__Given information__
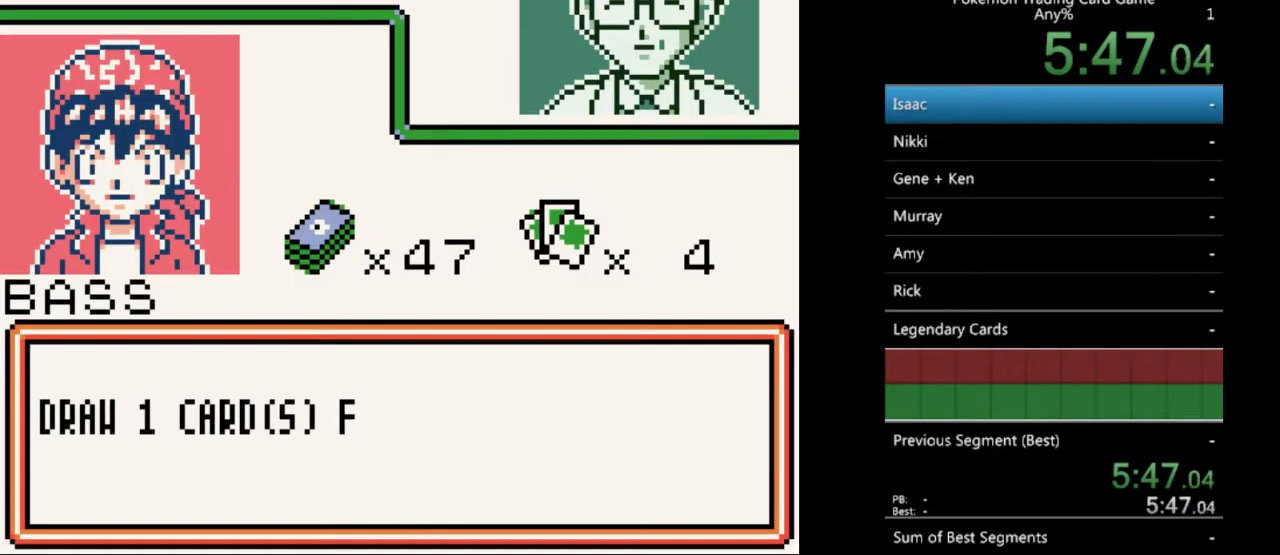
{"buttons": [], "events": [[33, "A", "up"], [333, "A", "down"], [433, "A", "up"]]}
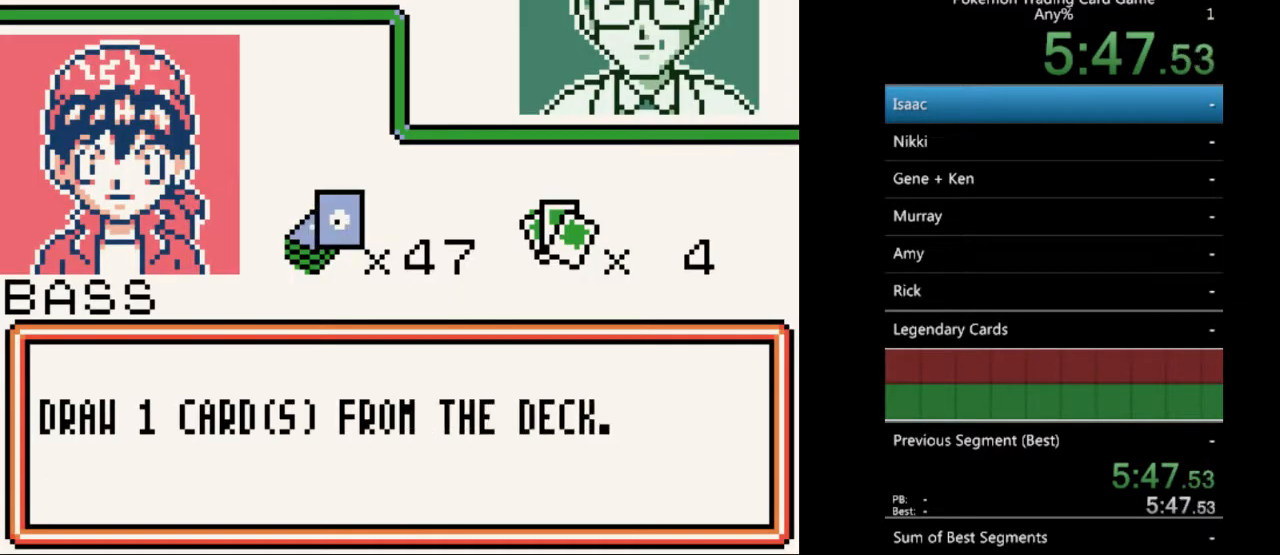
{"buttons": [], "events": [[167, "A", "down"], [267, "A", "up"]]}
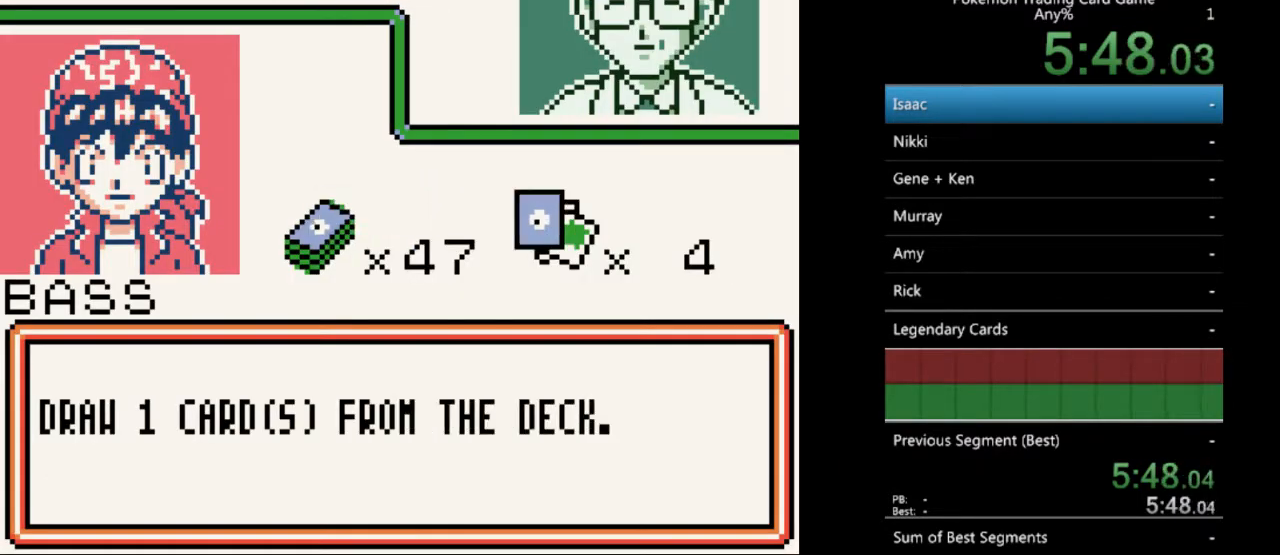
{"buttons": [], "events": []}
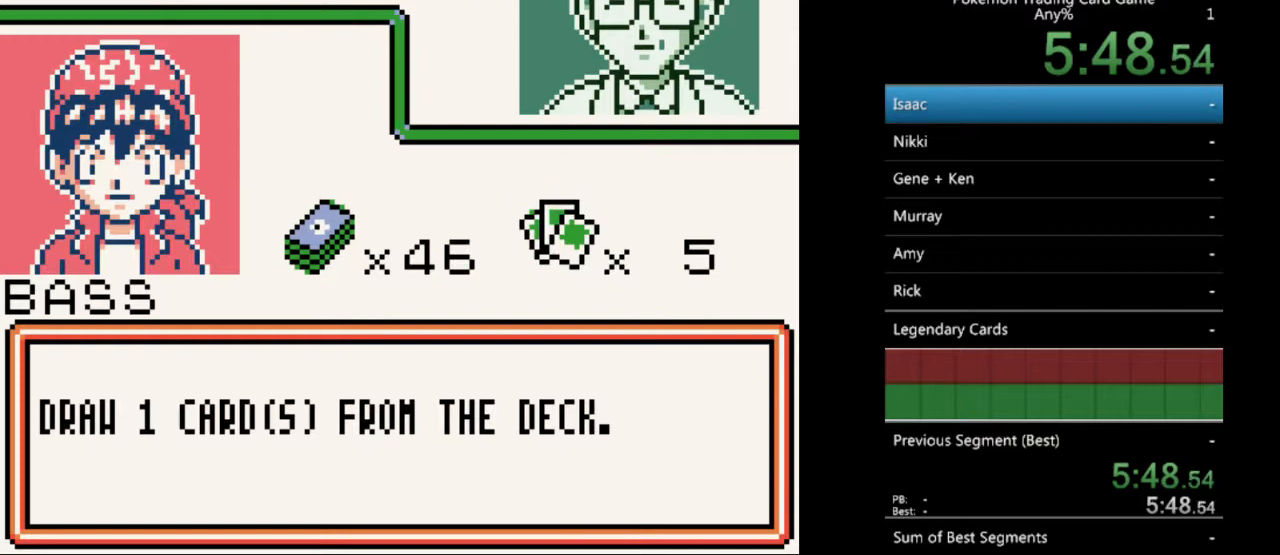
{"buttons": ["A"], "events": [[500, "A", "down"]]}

==

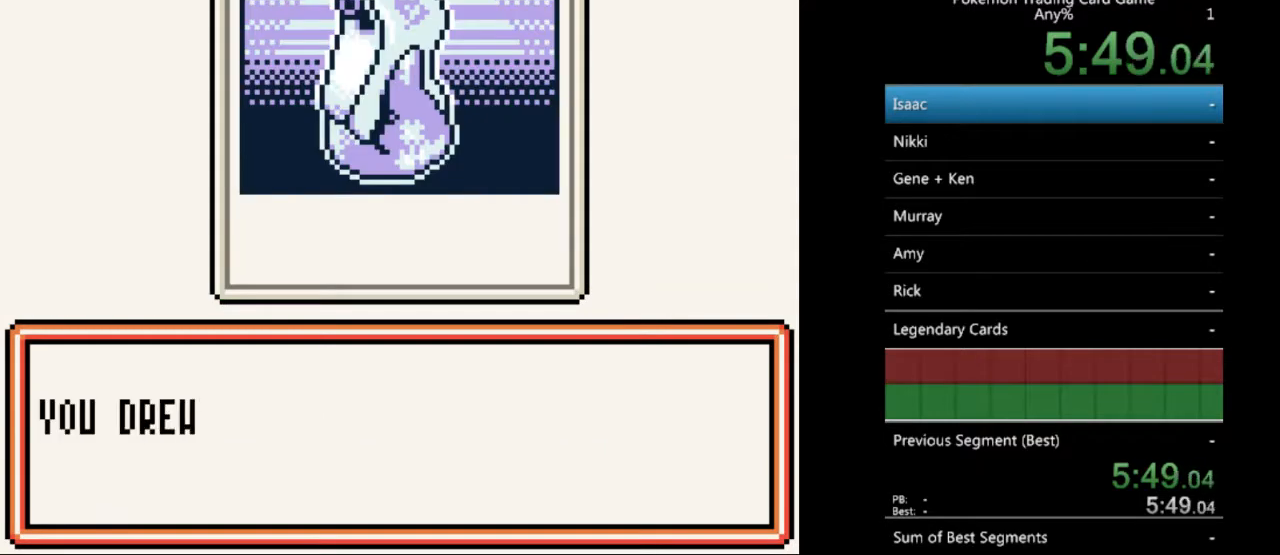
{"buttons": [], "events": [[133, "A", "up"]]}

---

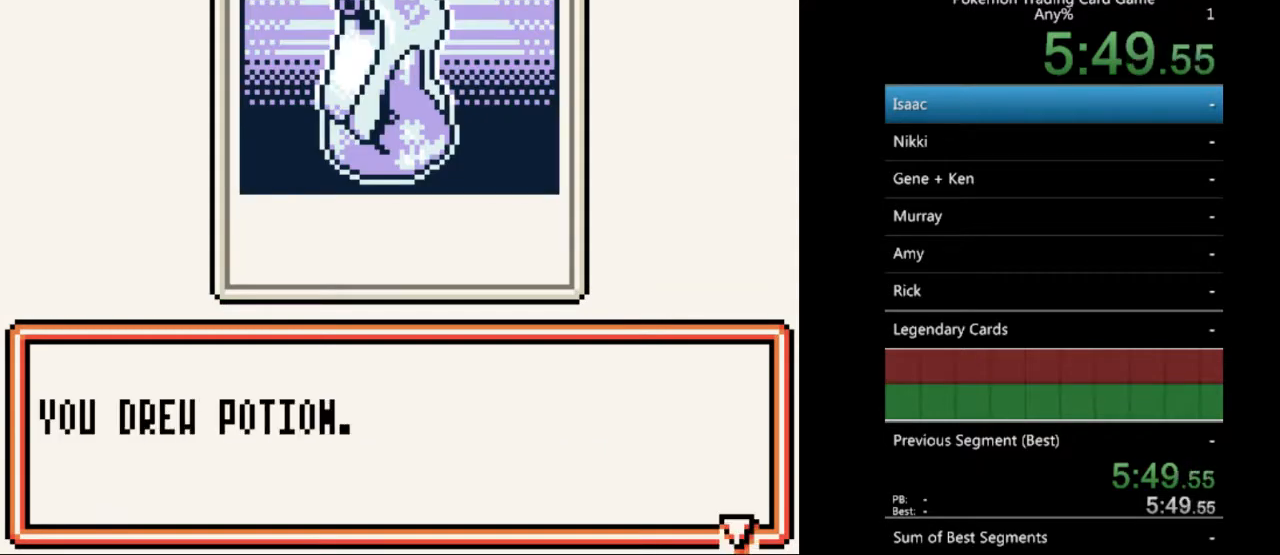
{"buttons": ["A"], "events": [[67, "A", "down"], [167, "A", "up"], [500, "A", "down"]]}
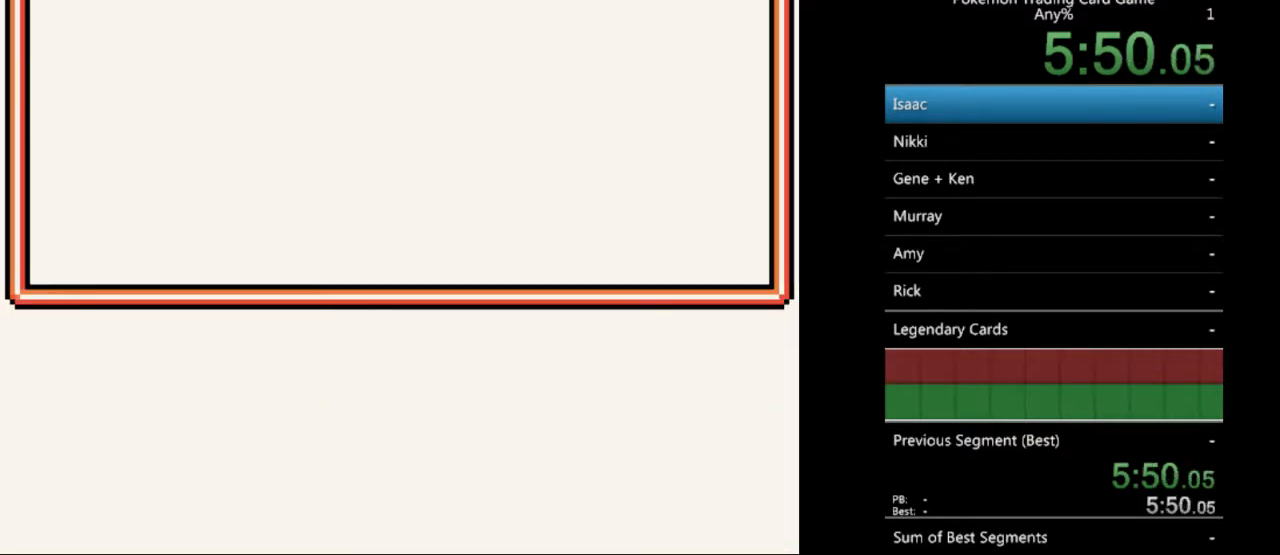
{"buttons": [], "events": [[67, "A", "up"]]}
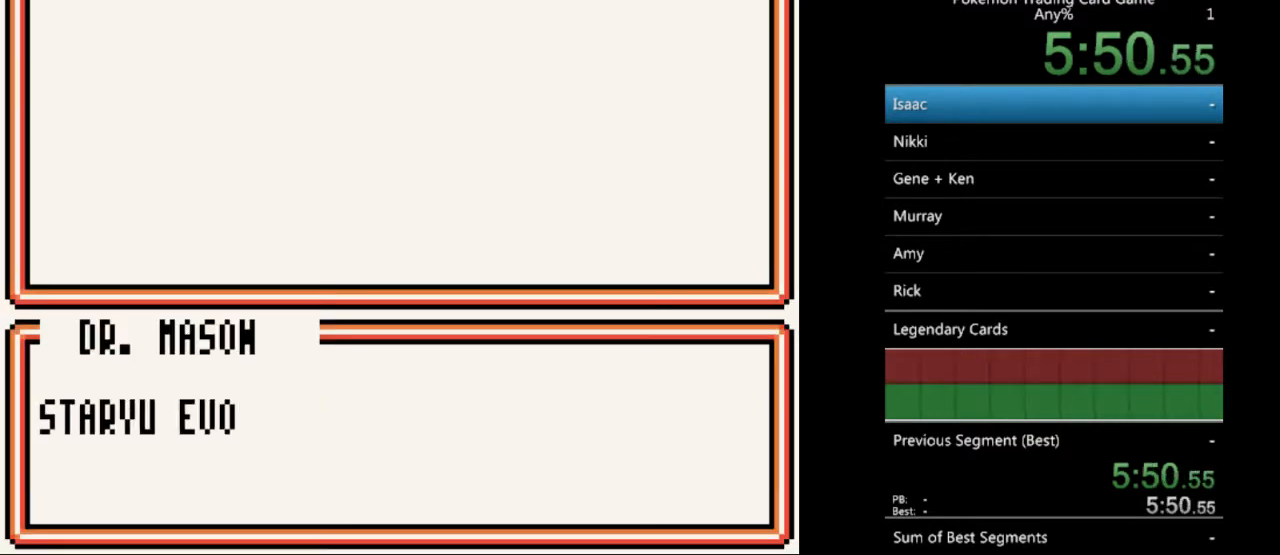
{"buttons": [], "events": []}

__Aim of the task__
Please return every line of the material above that includes "down".

__Result of this task__
{"buttons": [], "events": [[33, "A", "up"], [333, "A", "down"], [433, "A", "up"]]}
{"buttons": [], "events": [[167, "A", "down"], [267, "A", "up"]]}
{"buttons": ["A"], "events": [[500, "A", "down"]]}
{"buttons": ["A"], "events": [[67, "A", "down"], [167, "A", "up"], [500, "A", "down"]]}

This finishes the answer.